Supplied passage

In-Flight Observations of Multiple-Bit Upset in DRAMs
Gary M. Swift and Steven M. Guertin
Jet Propulsion Laboratory
California Institute of Technology
Pasadena, California

Abstract

In-flight data is examined showing a very high incidence of multiple-bit errors in a solid-state recorder that incorporates error detection and correction. The high MBU rate is shown to be a consequence of the physical selection of memory cell locations in the recorder architecture.
In-Flight Observations of Multiple-Bit Upset in DRAMs†
Gary M. Swift and Steven M. Guertin
Jet Propulsion Laboratory
California Institute of Technology
Pasadena, California

I. INTRODUCTION

The Cassini spacecraft, launched in October 1997 on the way to Saturn’s moon Titan, carries two solid-state recorders that replace magnetic tape recorders for the storage of science data while awaiting relay to earth. TRW built the two identical flight recorders, which each contain 2.5 gigabits of memory. The memory consists of arrays of 4-Mb OKI DRAMs, organized in a 1-Mb x 4 device architecture. DRAMs are highly sensitive to single-event upset [1, 2] and these are no exception [3]. Error-detection-and-correction (EDAC) was used to lower the visible upset rate, and additional shielding was placed around the memory cards to reduce the number of protons and low energy ions from solar events that actually strike the sensitive DRAMs.

Extensive radiation tests of the 4-Mb DRAM were done during the design and qualification of this critical subsystem. Those results were used along with the theoretical improvement provided by the EDAC to calculate the error rate expected during flight, but no tests were done on the entire subsystem.

This paper discusses the observed error rate from the solid-state recorder, which exhibited a much higher number of uncorrected multiple-bit errors than expected from the architecture of the recorder and EDAC.

II. DRAM TEST DATA AND ERROR CORRECTION

A. Heavy-Ion Test Data

Samples of 4-Mb OKI DRAMs from the flight lot were tested at Brookhaven National Laboratory. All bits and the overall functional operation of the devices were monitored during these tests. The data pattern consisted of half upsettable bits and half not, in order to simulate expected-flight use.

Figure 1. Heavy-ion cross section of the OKI DRAMs.

Data for analysis
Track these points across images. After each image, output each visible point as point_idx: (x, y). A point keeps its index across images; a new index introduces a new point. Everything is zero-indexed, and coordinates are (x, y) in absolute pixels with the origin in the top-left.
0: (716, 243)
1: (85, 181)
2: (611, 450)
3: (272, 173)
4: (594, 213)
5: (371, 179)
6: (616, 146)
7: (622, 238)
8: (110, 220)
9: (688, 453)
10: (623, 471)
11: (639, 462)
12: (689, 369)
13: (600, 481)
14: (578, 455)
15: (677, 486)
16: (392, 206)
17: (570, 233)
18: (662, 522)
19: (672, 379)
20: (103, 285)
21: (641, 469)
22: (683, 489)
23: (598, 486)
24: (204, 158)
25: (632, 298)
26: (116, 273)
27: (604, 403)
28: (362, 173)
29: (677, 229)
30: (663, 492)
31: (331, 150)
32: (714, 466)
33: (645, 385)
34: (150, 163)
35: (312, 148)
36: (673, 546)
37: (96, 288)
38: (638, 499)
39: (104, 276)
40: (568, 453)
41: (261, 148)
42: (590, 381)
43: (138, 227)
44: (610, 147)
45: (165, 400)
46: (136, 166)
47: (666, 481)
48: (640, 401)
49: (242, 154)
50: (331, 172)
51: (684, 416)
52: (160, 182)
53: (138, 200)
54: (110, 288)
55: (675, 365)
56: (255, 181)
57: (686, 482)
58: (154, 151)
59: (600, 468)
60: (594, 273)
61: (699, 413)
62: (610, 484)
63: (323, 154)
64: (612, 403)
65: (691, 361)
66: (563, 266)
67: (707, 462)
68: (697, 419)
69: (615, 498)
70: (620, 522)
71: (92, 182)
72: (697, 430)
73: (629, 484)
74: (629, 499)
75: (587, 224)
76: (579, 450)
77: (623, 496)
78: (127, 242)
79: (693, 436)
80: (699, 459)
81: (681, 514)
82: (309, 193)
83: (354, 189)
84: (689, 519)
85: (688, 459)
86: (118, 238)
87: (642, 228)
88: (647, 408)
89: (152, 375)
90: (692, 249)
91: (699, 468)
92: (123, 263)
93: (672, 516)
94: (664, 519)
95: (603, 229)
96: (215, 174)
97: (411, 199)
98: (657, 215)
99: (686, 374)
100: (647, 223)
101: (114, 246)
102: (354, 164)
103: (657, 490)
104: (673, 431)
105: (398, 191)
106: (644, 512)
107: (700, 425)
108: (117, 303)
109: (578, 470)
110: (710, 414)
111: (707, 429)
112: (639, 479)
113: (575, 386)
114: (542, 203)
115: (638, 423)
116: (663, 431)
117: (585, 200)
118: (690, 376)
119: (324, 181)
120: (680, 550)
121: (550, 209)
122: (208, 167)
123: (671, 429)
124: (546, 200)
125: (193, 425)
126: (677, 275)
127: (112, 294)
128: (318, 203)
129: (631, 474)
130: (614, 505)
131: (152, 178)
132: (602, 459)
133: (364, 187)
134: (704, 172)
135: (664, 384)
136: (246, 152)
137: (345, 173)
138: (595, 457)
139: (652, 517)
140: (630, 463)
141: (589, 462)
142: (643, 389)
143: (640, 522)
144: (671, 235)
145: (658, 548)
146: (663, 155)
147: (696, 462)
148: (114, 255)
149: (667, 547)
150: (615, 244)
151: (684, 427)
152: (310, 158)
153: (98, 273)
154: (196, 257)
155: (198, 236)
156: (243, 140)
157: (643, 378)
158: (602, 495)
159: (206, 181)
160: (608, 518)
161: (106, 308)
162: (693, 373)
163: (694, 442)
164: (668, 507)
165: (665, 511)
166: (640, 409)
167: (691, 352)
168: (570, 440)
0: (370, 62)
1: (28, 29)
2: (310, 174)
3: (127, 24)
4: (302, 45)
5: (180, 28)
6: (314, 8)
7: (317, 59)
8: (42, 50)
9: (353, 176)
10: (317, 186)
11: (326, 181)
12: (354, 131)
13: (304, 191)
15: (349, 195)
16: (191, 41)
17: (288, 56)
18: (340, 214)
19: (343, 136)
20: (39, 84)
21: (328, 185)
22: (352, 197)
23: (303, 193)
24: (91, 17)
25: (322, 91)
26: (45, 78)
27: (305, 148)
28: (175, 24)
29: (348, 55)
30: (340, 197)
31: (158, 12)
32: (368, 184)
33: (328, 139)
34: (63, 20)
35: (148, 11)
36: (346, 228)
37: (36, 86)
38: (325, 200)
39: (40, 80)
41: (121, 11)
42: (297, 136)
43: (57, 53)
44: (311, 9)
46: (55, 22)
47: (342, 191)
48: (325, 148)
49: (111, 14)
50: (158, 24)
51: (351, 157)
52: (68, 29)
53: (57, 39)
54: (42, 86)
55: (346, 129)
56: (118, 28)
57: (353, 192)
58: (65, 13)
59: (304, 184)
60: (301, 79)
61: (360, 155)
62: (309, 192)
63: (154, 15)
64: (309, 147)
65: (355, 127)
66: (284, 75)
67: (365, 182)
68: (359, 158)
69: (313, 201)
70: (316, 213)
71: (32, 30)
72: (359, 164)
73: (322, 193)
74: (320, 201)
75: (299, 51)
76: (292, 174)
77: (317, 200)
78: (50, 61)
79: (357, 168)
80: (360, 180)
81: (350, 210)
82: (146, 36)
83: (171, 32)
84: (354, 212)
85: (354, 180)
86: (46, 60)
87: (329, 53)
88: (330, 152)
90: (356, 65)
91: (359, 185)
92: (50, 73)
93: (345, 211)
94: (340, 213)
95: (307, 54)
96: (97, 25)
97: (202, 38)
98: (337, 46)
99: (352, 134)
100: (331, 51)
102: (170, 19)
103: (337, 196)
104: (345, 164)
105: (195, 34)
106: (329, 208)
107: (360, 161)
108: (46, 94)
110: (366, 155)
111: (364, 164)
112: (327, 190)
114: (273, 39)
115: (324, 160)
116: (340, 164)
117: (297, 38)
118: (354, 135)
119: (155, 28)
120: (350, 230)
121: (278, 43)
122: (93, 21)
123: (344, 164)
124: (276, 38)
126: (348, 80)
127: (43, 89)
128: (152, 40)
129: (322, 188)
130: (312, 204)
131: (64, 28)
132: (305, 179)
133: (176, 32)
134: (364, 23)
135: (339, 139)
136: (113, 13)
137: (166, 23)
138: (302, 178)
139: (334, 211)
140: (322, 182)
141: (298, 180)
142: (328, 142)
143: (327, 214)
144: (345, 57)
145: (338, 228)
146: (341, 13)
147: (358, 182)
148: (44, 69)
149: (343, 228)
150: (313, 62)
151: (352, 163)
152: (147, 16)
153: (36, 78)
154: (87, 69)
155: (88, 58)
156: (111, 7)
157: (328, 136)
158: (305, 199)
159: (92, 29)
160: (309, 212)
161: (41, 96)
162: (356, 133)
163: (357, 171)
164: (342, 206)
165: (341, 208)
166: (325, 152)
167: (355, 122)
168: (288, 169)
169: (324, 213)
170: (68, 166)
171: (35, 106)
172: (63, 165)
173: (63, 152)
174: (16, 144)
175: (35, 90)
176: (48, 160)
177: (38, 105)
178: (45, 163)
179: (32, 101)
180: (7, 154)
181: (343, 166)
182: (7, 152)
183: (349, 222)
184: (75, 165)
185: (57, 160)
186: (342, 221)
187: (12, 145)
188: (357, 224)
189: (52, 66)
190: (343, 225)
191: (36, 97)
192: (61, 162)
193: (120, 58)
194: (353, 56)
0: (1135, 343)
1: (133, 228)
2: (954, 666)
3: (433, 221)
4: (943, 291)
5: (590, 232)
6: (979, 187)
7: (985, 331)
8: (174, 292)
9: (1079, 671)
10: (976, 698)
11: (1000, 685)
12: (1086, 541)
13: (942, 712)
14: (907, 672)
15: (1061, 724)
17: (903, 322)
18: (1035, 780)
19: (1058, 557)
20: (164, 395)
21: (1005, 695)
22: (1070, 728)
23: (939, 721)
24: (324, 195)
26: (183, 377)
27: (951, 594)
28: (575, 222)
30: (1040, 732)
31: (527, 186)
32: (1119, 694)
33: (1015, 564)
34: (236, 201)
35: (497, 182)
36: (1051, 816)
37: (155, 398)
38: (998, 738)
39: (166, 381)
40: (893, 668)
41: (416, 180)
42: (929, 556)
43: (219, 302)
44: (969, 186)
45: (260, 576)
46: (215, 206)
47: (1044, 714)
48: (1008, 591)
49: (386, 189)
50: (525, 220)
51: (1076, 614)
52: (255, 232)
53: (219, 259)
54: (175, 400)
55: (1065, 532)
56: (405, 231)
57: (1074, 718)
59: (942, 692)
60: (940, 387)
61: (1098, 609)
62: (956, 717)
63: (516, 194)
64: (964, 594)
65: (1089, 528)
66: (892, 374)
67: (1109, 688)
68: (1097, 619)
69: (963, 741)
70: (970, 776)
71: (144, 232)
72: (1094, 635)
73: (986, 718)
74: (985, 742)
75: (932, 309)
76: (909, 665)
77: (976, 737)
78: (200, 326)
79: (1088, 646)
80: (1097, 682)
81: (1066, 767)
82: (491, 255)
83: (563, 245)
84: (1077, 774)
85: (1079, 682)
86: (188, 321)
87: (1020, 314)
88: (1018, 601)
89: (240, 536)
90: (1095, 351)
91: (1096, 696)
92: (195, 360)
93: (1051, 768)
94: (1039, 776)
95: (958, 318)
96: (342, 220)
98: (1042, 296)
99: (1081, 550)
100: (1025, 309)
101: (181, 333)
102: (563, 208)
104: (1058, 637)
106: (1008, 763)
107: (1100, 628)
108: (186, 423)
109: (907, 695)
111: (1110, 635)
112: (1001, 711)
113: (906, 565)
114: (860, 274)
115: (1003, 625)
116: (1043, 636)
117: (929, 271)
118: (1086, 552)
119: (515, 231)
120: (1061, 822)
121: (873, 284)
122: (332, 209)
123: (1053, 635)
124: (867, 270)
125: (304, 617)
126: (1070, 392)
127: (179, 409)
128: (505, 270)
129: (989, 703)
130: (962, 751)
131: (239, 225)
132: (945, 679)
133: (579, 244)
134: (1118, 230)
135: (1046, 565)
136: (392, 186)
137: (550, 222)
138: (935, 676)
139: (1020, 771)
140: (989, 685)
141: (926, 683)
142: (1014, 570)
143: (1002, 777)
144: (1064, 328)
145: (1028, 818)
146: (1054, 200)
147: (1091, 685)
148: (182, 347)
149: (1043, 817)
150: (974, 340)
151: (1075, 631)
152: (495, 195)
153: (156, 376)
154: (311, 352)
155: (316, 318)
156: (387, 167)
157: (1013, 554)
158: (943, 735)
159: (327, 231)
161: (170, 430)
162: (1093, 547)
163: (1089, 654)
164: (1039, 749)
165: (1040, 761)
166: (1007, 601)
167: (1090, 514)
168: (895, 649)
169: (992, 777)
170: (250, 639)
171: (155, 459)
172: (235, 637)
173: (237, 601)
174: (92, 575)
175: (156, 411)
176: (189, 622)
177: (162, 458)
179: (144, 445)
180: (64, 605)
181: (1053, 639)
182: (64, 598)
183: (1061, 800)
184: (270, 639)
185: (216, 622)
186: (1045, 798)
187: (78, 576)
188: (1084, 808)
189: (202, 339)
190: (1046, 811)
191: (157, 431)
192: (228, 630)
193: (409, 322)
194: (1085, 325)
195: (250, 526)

Task directions
Resume the paper on multiple-bit upsets in the Cassini recorder DRAMs after the Figure 1 caption. The records have no connection to the text.

Answer box
The cross sections obtained for the DRAM samples are shown in Figure 1, counting each individual error in each cell location. During the extensive testing that was done on this device, we observed that the effective LET was not increased when the device was tilted with respect to the incident ion beam; in other words, the cross section is essentially isotropic and the “cosine law” does not apply. The threshold LET -- defined here as the lowest LET at which errors are actually observed -- is very low, approximately 1 MeV-cm²/mg, which is typical of DRAM technology. The upset cross section increases rapidly with increasing LET, eventually flattening at an LET of about 15 MeV-cm²/mg. At high LET, each ion is causing, on average, more than one error. The cross section continues to increase due to the low-resistivity substrate of the DRAM, which allows extensive charge collection by diffusion.

B. Proton Test Data

Because of the low LET threshold, these DRAMs can easily be upset with protons. The proton-induced upset rate can dominate the heavy ion rate during a solar flare, and Cassini’s lengthy mission (12 years) practically guarantees that it will experience significant flares. Therefore, proton upset testing was performed at Harvard as part of the radiation lot acceptance.

†The research in this paper was carried out by the Jet Propulsion Laboratory, California Institute of Technology, under contract with the National Aeronautics and Space Administration, Code AE, under the NASA Electronic Parts and Packaging Program (NEPP).
testing. These test results are shown in Figure 2.

![Proton cross section of the OKI DRAMs](image)

**Figure 2.** Proton cross section of the OKI DRAMs.

C. Error Correction Algorithm

The memory subsystem uses words that are 39 bits in length. Thirty-two of these bits store data, and the other 7 are used to store the Hamming code, which provides the ability to detect and correct single-bit errors. Double-bit errors can also be detected with this architecture, but not corrected. Triple-bit and higher errors are either “corrected” erroneously or not detected. A similar EDAC system has been flown with static RAM-based SSRs with no uncorrectable errors being reported [4].

The memory subsystem counts the number of single-bit errors that are detected during operation, as well as the number of double-bit (uncorrectable) errors. These error counts are transmitted in the engineering telemetry along with other flight data, providing a history of the overall performance of the EDAC system and a record of the radiation environment during flight.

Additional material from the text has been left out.